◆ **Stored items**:
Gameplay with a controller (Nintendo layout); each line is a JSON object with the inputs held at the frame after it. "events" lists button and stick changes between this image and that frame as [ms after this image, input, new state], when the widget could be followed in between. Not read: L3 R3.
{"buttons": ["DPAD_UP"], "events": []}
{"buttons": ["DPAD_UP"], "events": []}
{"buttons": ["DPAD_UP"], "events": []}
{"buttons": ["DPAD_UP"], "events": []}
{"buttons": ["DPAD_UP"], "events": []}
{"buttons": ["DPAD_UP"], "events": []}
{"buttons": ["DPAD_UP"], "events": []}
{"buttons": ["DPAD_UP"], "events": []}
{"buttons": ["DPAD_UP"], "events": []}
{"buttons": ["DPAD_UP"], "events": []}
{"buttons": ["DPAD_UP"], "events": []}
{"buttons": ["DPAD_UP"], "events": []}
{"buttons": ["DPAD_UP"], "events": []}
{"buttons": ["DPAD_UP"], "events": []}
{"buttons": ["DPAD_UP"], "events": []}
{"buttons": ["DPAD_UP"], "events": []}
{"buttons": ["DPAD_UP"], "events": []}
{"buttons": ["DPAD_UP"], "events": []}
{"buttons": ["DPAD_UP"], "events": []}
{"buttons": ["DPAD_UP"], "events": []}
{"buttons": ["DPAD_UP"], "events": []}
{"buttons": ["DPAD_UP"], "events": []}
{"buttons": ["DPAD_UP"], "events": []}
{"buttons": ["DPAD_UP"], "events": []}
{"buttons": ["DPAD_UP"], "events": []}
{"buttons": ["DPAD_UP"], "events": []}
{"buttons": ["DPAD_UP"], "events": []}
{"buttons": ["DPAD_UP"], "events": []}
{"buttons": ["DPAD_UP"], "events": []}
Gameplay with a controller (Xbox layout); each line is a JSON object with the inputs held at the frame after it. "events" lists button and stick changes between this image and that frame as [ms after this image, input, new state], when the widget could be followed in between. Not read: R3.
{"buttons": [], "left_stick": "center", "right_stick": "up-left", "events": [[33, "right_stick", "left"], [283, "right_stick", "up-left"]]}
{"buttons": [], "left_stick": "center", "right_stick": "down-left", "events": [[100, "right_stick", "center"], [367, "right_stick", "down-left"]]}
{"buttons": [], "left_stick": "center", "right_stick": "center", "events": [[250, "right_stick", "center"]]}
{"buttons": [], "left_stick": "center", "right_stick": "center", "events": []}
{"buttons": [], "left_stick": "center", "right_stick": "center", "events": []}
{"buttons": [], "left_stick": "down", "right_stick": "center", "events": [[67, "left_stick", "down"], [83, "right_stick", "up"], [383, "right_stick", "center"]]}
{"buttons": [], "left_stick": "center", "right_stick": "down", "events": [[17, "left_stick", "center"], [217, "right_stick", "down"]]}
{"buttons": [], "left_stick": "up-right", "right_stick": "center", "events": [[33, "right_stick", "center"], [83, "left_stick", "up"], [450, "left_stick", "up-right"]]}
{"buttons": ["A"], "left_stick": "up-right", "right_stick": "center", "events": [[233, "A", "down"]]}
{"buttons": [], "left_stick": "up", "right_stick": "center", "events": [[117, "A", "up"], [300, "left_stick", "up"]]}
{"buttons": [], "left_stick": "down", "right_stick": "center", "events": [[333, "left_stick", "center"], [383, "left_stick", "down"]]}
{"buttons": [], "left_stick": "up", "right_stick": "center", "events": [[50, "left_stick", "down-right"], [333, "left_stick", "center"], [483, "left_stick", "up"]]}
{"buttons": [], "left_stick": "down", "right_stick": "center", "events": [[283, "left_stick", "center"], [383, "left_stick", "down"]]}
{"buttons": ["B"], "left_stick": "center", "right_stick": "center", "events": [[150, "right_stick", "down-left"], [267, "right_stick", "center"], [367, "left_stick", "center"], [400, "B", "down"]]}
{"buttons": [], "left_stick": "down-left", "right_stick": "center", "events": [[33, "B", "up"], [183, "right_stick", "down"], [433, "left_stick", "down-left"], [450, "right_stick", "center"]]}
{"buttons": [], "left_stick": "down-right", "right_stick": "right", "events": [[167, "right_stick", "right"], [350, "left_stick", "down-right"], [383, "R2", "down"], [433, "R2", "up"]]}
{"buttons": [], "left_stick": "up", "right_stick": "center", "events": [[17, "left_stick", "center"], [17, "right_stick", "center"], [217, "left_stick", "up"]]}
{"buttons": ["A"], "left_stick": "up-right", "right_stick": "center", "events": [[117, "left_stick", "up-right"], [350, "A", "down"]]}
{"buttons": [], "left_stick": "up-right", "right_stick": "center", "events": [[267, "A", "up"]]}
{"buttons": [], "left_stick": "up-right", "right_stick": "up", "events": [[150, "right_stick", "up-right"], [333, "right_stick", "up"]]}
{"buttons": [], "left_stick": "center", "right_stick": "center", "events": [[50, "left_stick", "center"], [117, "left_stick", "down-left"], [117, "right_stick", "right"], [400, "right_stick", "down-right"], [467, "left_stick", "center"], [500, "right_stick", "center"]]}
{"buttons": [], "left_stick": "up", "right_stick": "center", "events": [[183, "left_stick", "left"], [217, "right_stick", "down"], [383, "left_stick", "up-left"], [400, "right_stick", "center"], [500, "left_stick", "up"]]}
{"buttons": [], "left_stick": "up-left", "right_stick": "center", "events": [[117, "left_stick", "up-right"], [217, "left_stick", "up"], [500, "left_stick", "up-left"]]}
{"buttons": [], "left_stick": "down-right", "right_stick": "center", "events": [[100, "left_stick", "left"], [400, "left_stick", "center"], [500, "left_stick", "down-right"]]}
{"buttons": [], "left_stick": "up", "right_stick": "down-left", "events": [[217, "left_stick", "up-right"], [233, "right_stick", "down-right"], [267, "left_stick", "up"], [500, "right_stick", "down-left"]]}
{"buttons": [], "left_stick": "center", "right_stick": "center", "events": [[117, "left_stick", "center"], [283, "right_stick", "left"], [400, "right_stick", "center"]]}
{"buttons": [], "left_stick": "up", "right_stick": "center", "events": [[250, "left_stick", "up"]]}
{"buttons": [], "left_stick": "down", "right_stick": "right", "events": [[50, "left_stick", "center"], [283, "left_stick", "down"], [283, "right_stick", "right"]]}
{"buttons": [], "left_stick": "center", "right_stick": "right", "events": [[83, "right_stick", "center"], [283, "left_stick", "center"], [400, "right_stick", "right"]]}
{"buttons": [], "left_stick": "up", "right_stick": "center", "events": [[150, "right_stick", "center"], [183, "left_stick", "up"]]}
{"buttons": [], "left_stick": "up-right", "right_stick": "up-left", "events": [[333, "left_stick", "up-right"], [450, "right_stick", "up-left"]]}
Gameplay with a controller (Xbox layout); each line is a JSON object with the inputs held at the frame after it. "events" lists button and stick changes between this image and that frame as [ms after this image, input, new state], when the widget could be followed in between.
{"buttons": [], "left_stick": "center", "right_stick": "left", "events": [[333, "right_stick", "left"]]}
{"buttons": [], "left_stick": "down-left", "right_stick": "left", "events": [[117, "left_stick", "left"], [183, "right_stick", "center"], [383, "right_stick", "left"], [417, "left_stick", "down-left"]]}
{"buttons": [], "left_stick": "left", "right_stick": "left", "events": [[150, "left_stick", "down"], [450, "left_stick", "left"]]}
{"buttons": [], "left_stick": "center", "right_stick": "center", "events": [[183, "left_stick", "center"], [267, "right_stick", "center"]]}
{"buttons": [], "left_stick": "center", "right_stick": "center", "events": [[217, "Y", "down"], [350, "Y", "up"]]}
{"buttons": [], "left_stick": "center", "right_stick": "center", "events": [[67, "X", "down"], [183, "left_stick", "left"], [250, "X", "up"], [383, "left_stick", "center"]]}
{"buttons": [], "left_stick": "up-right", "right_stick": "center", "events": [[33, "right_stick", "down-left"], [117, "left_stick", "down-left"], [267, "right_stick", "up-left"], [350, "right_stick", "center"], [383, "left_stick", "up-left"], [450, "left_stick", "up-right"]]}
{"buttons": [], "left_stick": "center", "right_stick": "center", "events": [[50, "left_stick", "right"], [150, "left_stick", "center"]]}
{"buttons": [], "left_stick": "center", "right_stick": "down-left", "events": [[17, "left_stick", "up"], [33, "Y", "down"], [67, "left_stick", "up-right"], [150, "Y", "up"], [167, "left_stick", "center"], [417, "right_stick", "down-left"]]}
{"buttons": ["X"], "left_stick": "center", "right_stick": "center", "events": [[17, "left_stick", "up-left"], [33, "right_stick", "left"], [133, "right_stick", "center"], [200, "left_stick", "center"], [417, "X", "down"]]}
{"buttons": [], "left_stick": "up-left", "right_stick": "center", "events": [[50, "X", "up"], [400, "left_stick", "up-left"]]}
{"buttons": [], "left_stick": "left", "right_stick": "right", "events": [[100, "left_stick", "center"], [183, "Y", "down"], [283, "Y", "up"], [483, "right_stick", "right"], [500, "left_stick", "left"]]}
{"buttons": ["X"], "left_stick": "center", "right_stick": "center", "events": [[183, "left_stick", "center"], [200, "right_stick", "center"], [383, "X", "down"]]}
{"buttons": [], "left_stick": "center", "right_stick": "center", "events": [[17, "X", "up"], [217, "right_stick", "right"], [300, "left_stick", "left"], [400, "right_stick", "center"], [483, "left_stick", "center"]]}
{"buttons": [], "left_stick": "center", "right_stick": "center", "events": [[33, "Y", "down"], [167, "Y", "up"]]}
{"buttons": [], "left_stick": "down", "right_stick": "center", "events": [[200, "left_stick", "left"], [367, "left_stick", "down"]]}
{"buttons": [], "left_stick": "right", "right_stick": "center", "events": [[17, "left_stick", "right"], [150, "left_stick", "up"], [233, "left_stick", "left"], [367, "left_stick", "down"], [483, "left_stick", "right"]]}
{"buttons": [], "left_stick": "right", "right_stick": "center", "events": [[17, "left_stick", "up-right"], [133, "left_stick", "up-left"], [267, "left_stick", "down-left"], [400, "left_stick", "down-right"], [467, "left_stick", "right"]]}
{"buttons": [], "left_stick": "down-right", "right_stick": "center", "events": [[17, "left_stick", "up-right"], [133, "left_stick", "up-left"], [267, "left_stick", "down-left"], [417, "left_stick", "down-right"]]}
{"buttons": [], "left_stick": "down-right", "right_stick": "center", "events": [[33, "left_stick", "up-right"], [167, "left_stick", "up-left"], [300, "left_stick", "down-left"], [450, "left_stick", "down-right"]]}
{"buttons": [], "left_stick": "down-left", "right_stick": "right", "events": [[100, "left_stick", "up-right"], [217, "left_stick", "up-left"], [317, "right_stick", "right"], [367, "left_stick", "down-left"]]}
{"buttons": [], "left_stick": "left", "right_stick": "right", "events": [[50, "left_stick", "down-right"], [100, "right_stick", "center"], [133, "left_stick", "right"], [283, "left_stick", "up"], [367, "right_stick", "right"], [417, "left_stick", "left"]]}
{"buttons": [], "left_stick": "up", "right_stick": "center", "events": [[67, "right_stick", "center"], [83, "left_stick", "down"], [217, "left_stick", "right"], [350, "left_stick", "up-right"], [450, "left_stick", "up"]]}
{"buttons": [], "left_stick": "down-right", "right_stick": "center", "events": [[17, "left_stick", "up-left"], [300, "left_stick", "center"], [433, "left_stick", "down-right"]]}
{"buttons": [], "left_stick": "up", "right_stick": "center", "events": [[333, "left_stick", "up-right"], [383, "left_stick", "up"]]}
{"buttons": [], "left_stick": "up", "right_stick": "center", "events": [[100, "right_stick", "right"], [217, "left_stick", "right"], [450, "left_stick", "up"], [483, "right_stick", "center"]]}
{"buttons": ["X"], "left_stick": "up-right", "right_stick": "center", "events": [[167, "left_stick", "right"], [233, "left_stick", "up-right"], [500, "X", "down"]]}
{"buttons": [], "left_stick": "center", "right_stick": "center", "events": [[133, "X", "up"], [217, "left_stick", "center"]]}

◆ **WHAT THIS TASK INVOLVES**: From the entries above, extract every line where the word "layout" appears.

◆ **PROBLEM SOLUTION**:
Gameplay with a controller (Nintendo layout); each line is a JSON object with the inputs held at the frame after it. "events" lists button and stick changes between this image and that frame as [ms after this image, input, new state], when the widget could be followed in between. Not read: L3 R3.
Gameplay with a controller (Xbox layout); each line is a JSON object with the inputs held at the frame after it. "events" lists button and stick changes between this image and that frame as [ms after this image, input, new state], when the widget could be followed in between. Not read: R3.
Gameplay with a controller (Xbox layout); each line is a JSON object with the inputs held at the frame after it. "events" lists button and stick changes between this image and that frame as [ms after this image, input, new state], when the widget could be followed in between.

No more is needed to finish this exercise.